I think the best way to describe where we're most compelling is that we're the laziest possible option. And so

a lot of other tools let you do analytics work, and in some cases, they're much better at being a tool for analysts to do analytics.

For the most part, we're trying to automate the vast majority of comment requests and let people do their own queries and their own,

explorations.

And so

the the best way to think about it is we're a way for folks that don't wanna be analysts to automate the job away. And we generally provide 80% of the power of a dedicated tool with about 5% of the work.

And what have you found to be the most challenging aspects of building and growing the project and the business, both from the technical and the nontechnical perspectives?

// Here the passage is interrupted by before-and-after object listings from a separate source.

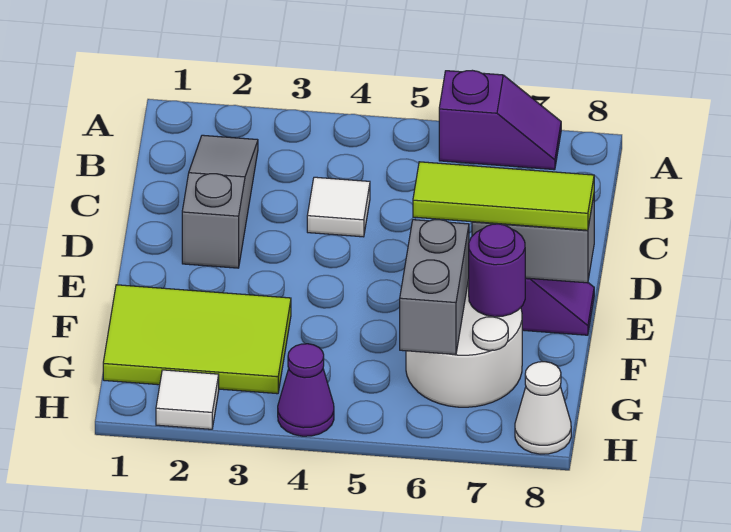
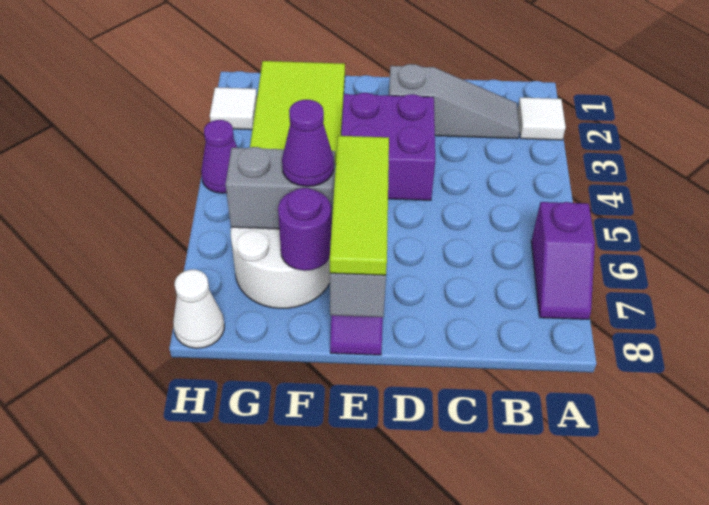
white tile C4 level 1 -> white tile A2 level 1
none -> purple brick D3:E4 level 1
none -> purple cone F6 level 3

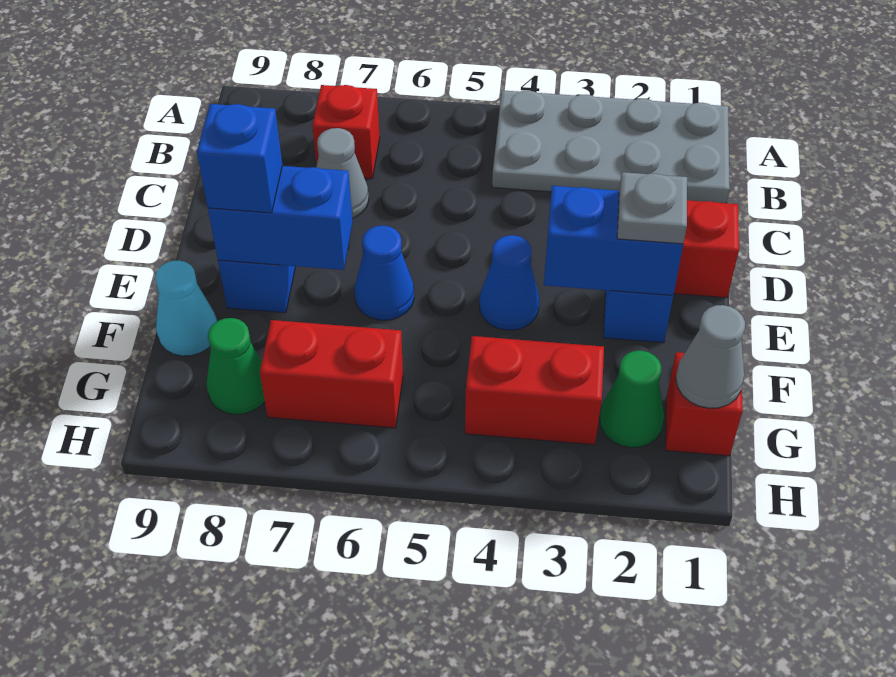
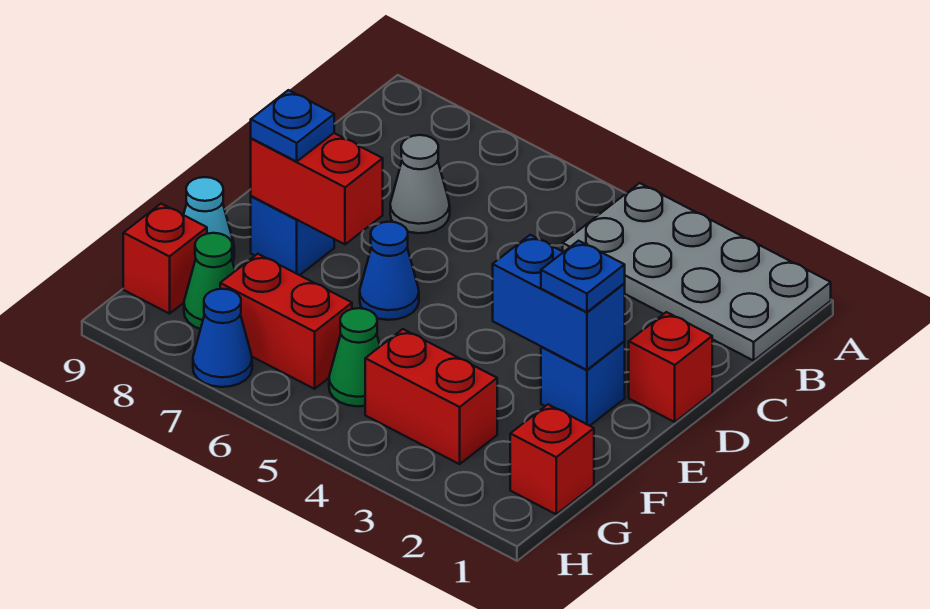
red brick B7 level 1 -> red brick G9 level 1
grey plate E2 level 3 -> blue plate E2 level 3
blue cone E4 level 1 -> blue cone H7 level 1
blue brick E7:E8 level 2 -> red brick E7:E8 level 2
blue brick E8 level 3 -> blue plate E8 level 3
grey cone G1 level 2 -> none
green cone G2 level 1 -> green cone G5 level 1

From the technical side, it's honestly just been quality across

all the service area we have. So we support, you know, 15 databases, each with their own quirks.

We're being used by 1, 000 or tens of 1, 000 companies

in vastly different use cases, different query loads, different latencies of the data warehouses.

And designing

and verifying

a quality experience across all that service area has been really hard. So we're a pretty small team,

and we've managed to just build up a lot of tool around testing and around validation

That has helped us out a lot. But I'd say that compared to other things I've worked on, just the sheer footprint of just the sheer surface area,

both on the user side and on the

underlying connectivity side has been staggering.

And I'm sure that, you know, if it's not the most complicated thing anyone's ever written, but in terms of service area per engineer, it's pretty up there with anything I've touched.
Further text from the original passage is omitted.